Unlike social situations which have vague win conditions and many more variables than I could contemplate in this brief article, games are simplied into one cohesive win condition that every player shares and which every player (in standard cases involving identical player starting conditions) has an equal opportunity of winning at. Given that games have this simplified structure, it seems it’s only a matter of understanding the mechanics before assessing whether that game is likely to frustrate me. Identifying frustrating mechanics is a person-specific thing, perhaps not obviously. A game which may frustrate me might evoke joy in a child: candyland. As for mechanics, any game that I can foreseeably lose in the first few turns and then have to finish despite it being impossible for me to win, is liable to make me want to quit. Like a one-sided conversation with someone whose position I deplore, I am put in a position where I can’t win and I don’t want to continue losing. If the mechanics of the game are such that any decision I make from a certain point on matters for nothing, then I don’t see the point in continuing to play. The exception here is if the game was very good up until a point nearing the end and the game may as well be decided but it was so good that I want to finish to see the final scores. That is more like a friendly argument where in I decidedly lose the argument and am happy to hear my opponent finish their masterful rebuttal. Despite knowing I lost, the activity was pleasureful and the end marks the end of a pleasurable activity and not simply where I officially lost. If the end marks an arbitrary finish to what was an unpleasant experience, then why wait for that? Let’s end it right now and be done with it.

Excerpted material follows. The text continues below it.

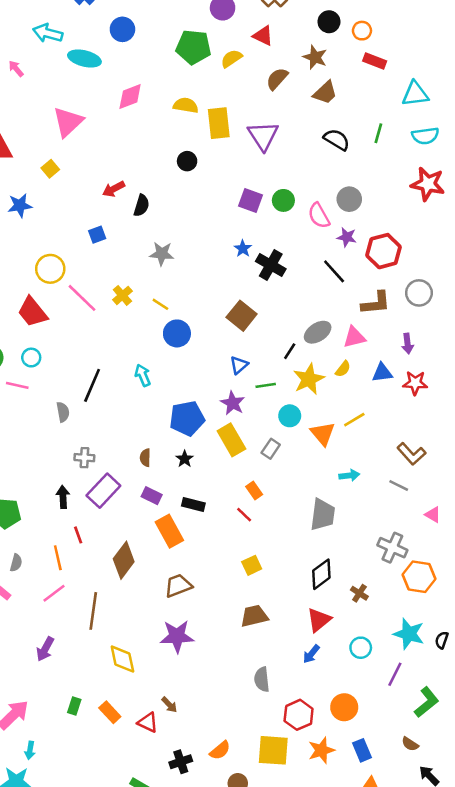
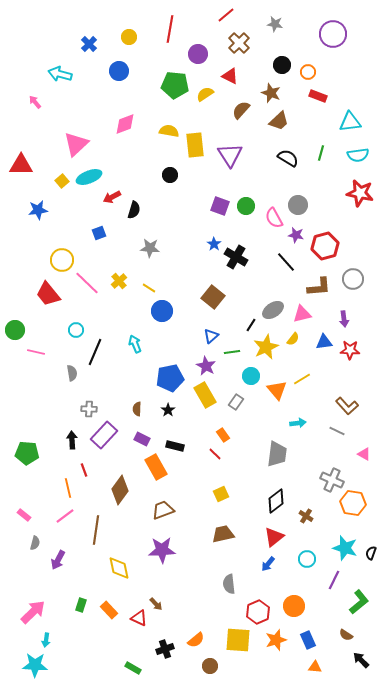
cyan ellipse: (84, 58) -> (89, 177), moved, turned -35
cyan circle: (31, 358) -> (76, 330), moved
gray semicircle: (16, 563) -> (35, 543), moved

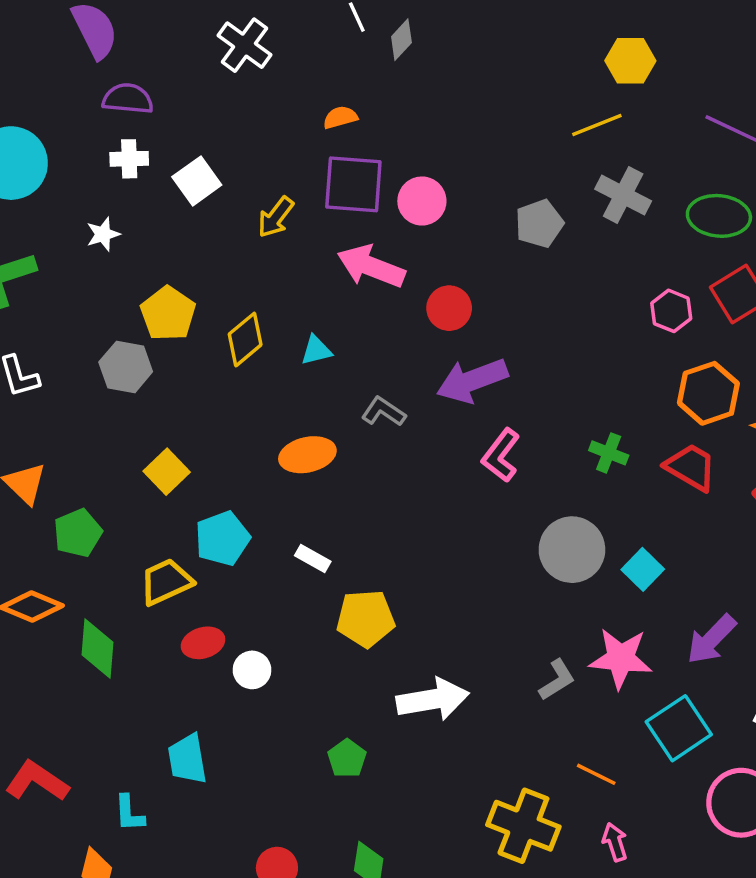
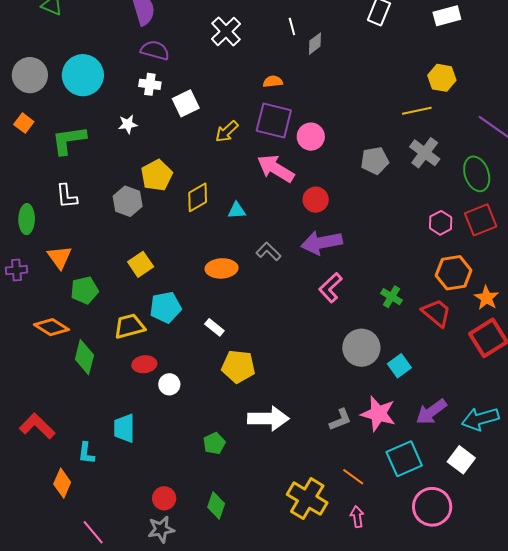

Just to clarify the distinction between losing in the first few rounds and then finishing the game to losing in the last few rounds and finishing the game, the first situation may appear superficially similar in that I am losing, I’ve lost, and yet the game continues on and I don’t mind but If we continue to use the analogy of an argument it is as though my opponent has won a simple argument in the first few remarks and then decidedly sees fit to continue on this ‘conversation’ as a lecture on why my opponent is right, pausing here and there for me to ‘take my turn’ in the conversation with the appropriate “hm,” “ah uh” and “ah” ‘s. These sounds don’t effect the end result of this ‘conversation’ any more than my continuing to play my turn would effect the end result of a game that had already been decided. If the game is still being played, i.e., I still have a chance at winning because of meaningful decisions I may make, then I am happy to continue. But as soon as the game is over, I think it ought to be over. I think it’s a quirk of bad game design that a game could be decided but not finished. And I think it’s that process of languishing in an innevitable conclusion that I find so frustrating. It is my compromised ability to win coupled with the necessity that I make ‘decisions’ that only facilitate my losing and the continuance of an activity I have no desire to be a part of that provoke frustration. Losing in this way is frustration.